A group of 17 NADOs made the initial call, since when the number in favour has grown to 28.
When asked for reaction to the NADO's statement, Helleland told insidethegames: "WADA depends on our stakeholders.
"We should listen carefully when they express concerns about the process and our position.
"I have spoken to different Government representatives and based on this I will state my view at the ExCo meeting."
Sir Craig denied that this had been the case, although he added: "There have been comments on the fact that I commented on statements from the special group of NADOs.
"I did say today that I was perfectly happy to discuss this openly - in a meeting.
"There seemed to be an assumption that NADOs were entitled to say whatever they want but I wasn't entitled to reply.
"But I am - and did.
"The reality is that the WADA policy is that we follow the road-map.
"We have already dealt with the questions today about the 95 cases where clearly there was not in our view sufficient evidence to produce an anti-doping rule violation.
"So all that was on the table."
Asked if he foresaw future instances where WADA and the NADOs would appear to be at odds, Reedie replied: "I hope not.
"People seemed to be happy with what I've said.
"The best thing we can do for clean athletes is to have a robust, efficient testing programme in Russia.
"Some people take the view that it is very important that there should be some sanction on Russia.
"That was the problem faced by the IOC and I am sure they took it seriously."

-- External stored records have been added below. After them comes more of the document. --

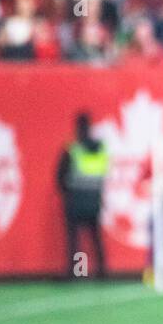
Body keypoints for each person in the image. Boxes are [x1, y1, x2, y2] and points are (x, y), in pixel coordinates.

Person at [56, 113, 109, 279]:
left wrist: (67, 192)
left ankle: (77, 272)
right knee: (95, 237)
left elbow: (60, 176)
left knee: (75, 239)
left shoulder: (73, 148)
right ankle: (102, 271)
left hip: (75, 198)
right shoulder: (101, 148)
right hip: (94, 197)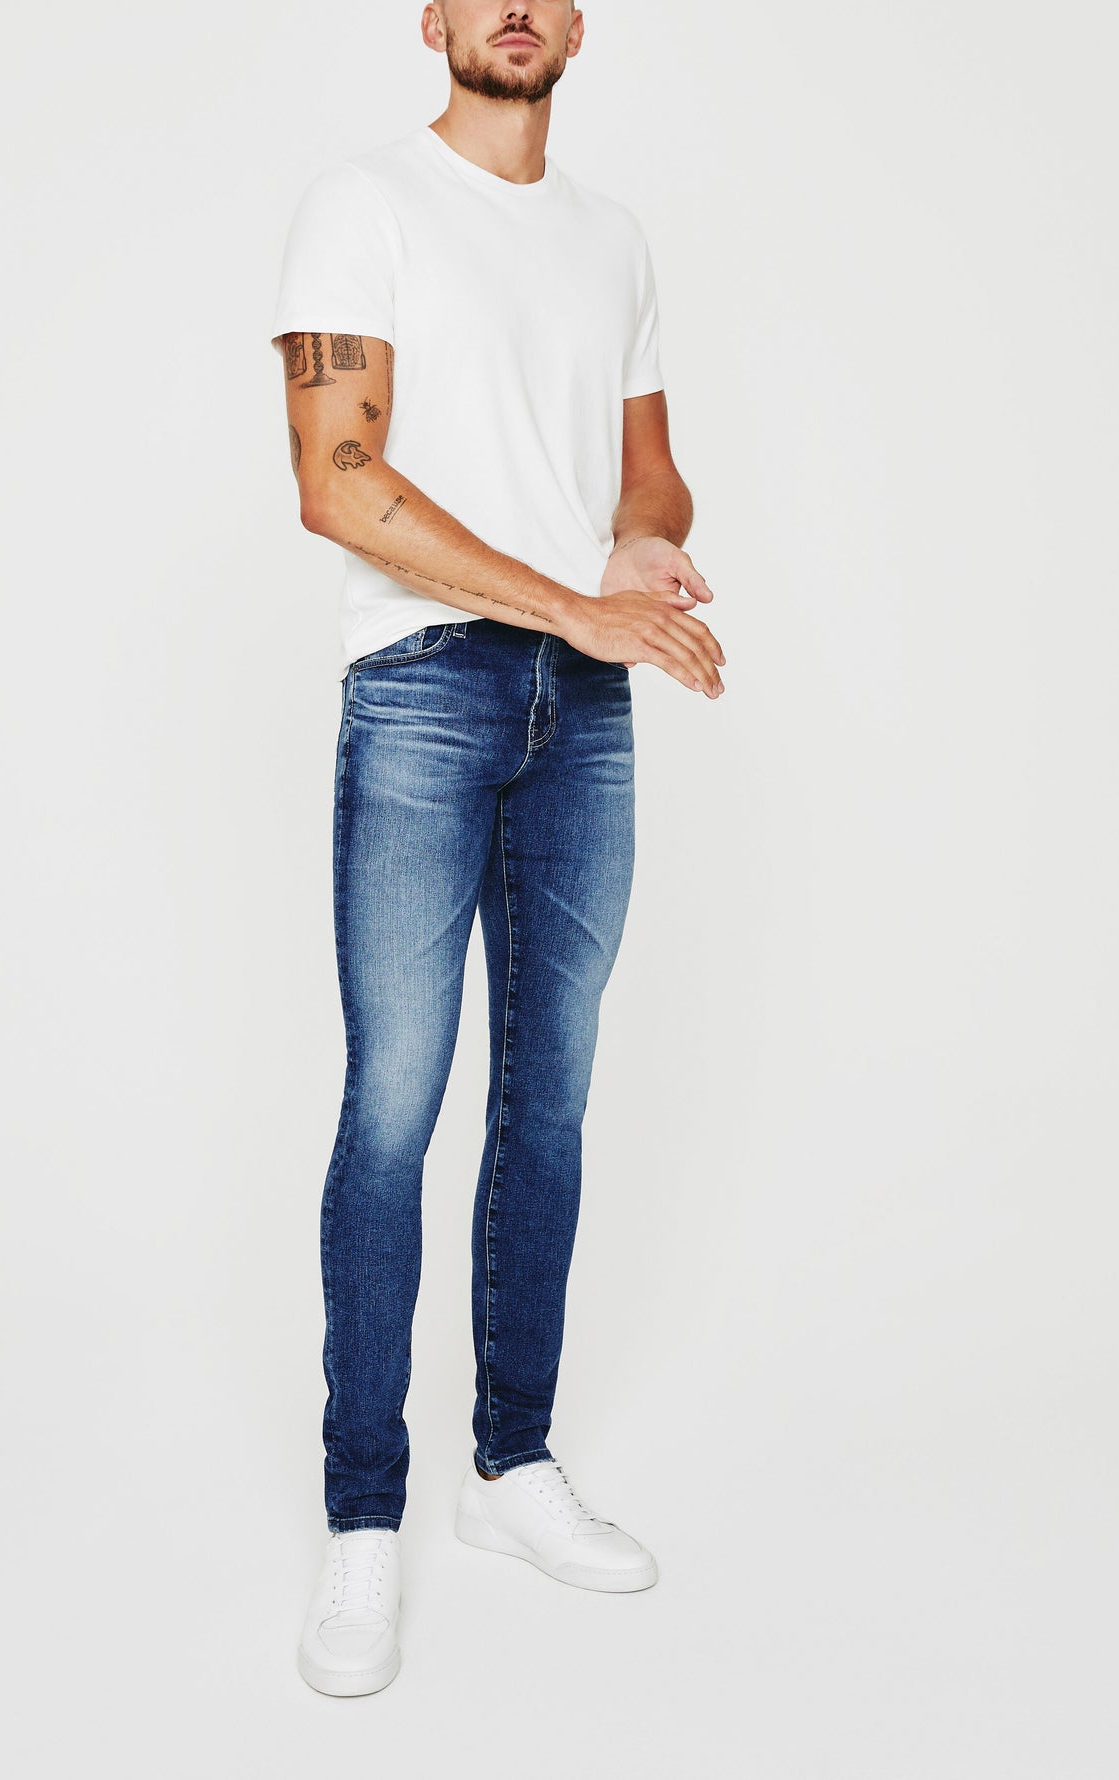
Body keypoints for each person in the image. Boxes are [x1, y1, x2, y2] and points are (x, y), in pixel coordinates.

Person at [269, 1, 725, 1697]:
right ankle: (362, 1515)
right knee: (395, 1102)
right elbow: (337, 482)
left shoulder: (614, 239)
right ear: (436, 19)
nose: (514, 5)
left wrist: (639, 549)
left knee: (550, 1099)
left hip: (579, 711)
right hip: (421, 687)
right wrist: (567, 606)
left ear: (576, 24)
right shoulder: (363, 204)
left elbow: (650, 475)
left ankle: (509, 1467)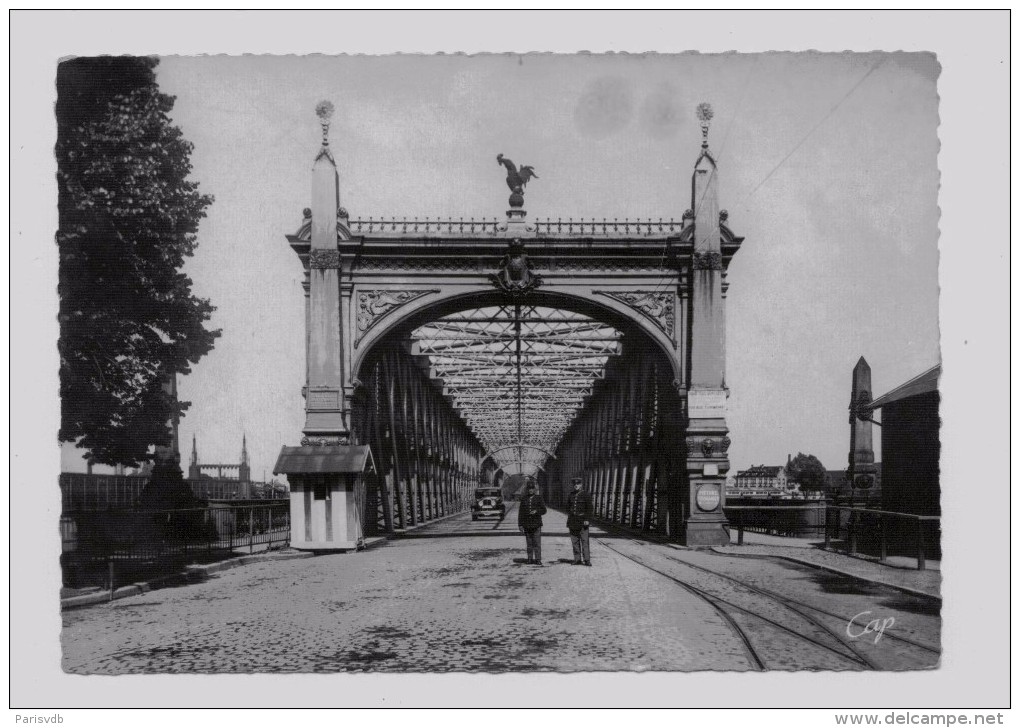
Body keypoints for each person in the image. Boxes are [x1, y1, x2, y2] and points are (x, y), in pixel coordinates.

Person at [517, 478, 547, 565]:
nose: (531, 490)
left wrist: (537, 511)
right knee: (529, 543)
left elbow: (544, 510)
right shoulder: (524, 499)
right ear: (527, 490)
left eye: (532, 489)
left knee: (537, 543)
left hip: (536, 524)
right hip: (527, 525)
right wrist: (520, 525)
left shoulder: (539, 498)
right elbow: (521, 513)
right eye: (529, 489)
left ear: (534, 489)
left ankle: (538, 559)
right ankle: (529, 559)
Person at [566, 476, 593, 566]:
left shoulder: (586, 495)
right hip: (573, 521)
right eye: (574, 484)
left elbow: (589, 508)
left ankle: (587, 560)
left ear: (581, 485)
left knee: (585, 541)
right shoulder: (571, 495)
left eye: (578, 484)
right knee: (575, 541)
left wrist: (587, 519)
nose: (576, 485)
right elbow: (567, 507)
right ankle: (577, 559)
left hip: (582, 521)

Executive Committee member Tony Estanguet, co-chair of the successful Paris 2024 Olympic bid, acknowledged that the clearly expressed differences of opinion between the NADOs and WADA officials had created some confusion.
"We must try to speak together," he told insidethegames. "If we don't it is difficult for the athletes to understand what is the direction we are taking.
"It is good to have comments, and passion, but if we use the media for this purpose, definitely there will be some tension in our community.
"It is more constructive to have the discussion in meetings."